I think one reason this concept (punishment for refusal to do something) seems strange to Americanized sensibilities is that civil law rarely regulates what people do for others, whereas Torah law does. Being rude in the U.S. is not against the law, but in some cases, it could be against the law in a Torah based society.
U.S. law forbids lashing, but does imprison people, which I think can be more damaging to a person than lashes (e.g., long-term separation from family and friends, inability to develop as a person, risk of prison assaults, declines in health due to confinement, etc.). An overwhelming majority of Americans polled whether they would hypothetically prefer 10 lashes or 5 years imprisonment chose the lashes. It may very well be that in 200 years, an “enlightened” society that lashes will look back at this era in U.S. history with its 2.3 million imprisoned and say, “gosh were they immoral!” And a large number of imprisoned people are confined simply because they bought and ingested some plant that the government happens to dislike.

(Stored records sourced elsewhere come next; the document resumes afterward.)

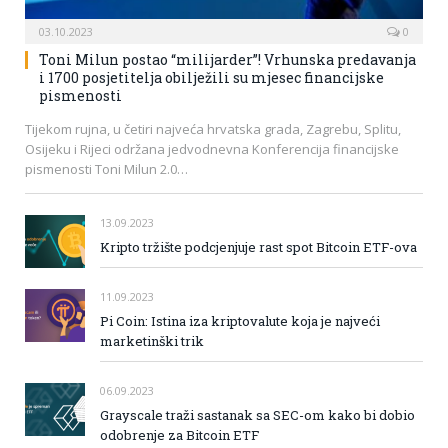
03.10.2023
0
Toni Milun postao “milijarder”! Vrhunska predavanja
i 1700 posjetitelja obilježili su mjesec financijske
pismenosti
Tijekom rujna, u četiri najveća hrvatska grada, Zagrebu, Splitu,
Osijeku i Rijeci održana jedvodnevna Konferencija financijske
pismenosti Toni Milun 2.0…
13.09.2023
Kripto tržište podcjenjuje rast spot Bitcoin ETF-ova
11.09.2023
Pi Coin: Istina iza kriptovalute koja je najveći
marketinški trik
06.09.2023
Grayscale traži sastanak sa SEC-om kako bi dobio
odobrenje za Bitcoin ETF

Torah law metes out lashes in some circumstances, we cannot get around that fact. If you think they are never right, fine, you disagree with Torah law. It seems like you are trying to limit your argument against lashes to this single case involving a wife, why? I think courts ordering lashes in any case (and especially this one) was very rare, you think they did it like candy, we’ll have to agree to disagree.

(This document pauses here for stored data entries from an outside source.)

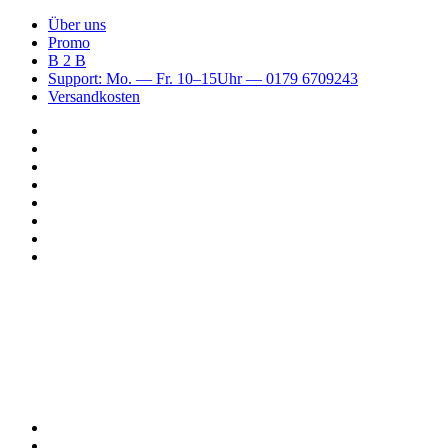
Über uns
Promo
B 2 B
Support: Mo. — Fr. 10–15Uhr — 0179 6709243
Versandkosten
Suchen
nach
WhatsApp
TikTok
Spotify
Instagram
YouTube
Pinterest
Facebook
Menü
Suchen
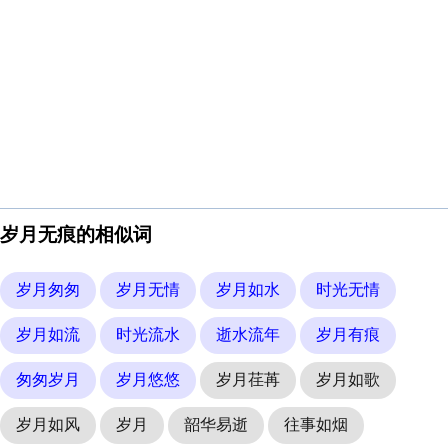
岁月无痕的相似词
岁月匆匆
岁月无情
岁月如水
时光无情
岁月如流
时光流水
逝水流年
岁月有痕
匆匆岁月
岁月悠悠
岁月荏苒
岁月如歌
岁月如风
岁月
韶华易逝
往事如烟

However even if he said what you say he says, throwing a woman into the street with no money, food or personal belongings is practically the same thing, especially hundreds of years ago
Conjecture. Also, any principal the wife owned before the marriage is still completely hers. And this whole argument is getting silly. Who would get themselves thrown out (or throw someone out) over washing a face?
That is a BELIEF.
NOW it is because we are in golus and don’t have a Torah society at all, but when there is a Torah society, it won’t be, since knowledge of G-d will fill the earth as waters fill the sea.